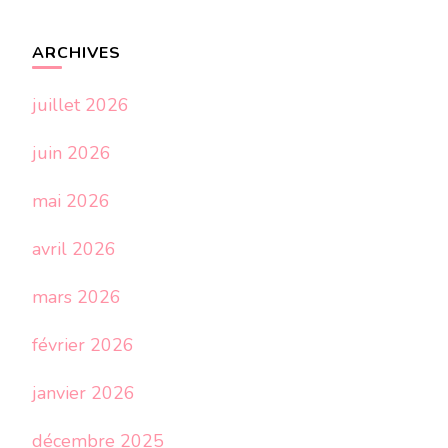
ARCHIVES
juillet 2026
juin 2026
mai 2026
avril 2026
mars 2026
février 2026
janvier 2026
décembre 2025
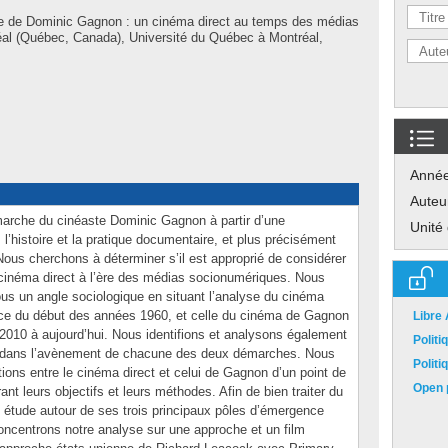
e de Dominic Gagnon : un cinéma direct au temps des médias
al (Québec, Canada), Université du Québec à Montréal,
Anné
Auteu
marche du cinéaste Dominic Gagnon à partir d’une
Unité
s l’histoire et la pratique documentaire, et plus précisément
Nous cherchons à déterminer s’il est approprié de considérer
néma direct à l’ère des médias socionumériques. Nous
ous un angle sociologique en situant l’analyse du cinéma
ce du début des années 1960, et celle du cinéma de Gagnon
Libre
2010 à aujourd’hui. Nous identifions et analysons également
Polit
ts dans l’avènement de chacune des deux démarches. Nous
Polit
tions entre le cinéma direct et celui de Gagnon d’un point de
Open p
nt leurs objectifs et leurs méthodes. Afin de bien traiter du
 étude autour de ses trois principaux pôles d’émergence
oncentrons notre analyse sur une approche et un film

=== ASSIGNMENT ===
Copy out every line from the one containing "ce du début" to the end of the material, both ends included.

=== RESULT FOR THIS EXERCISE ===
ce du début des années 1960, et celle du cinéma de Gagnon
Libre
2010 à aujourd’hui. Nous identifions et analysons également
Polit
ts dans l’avènement de chacune des deux démarches. Nous
Polit
tions entre le cinéma direct et celui de Gagnon d’un point de
Open p
nt leurs objectifs et leurs méthodes. Afin de bien traiter du
 étude autour de ses trois principaux pôles d’émergence
oncentrons notre analyse sur une approche et un film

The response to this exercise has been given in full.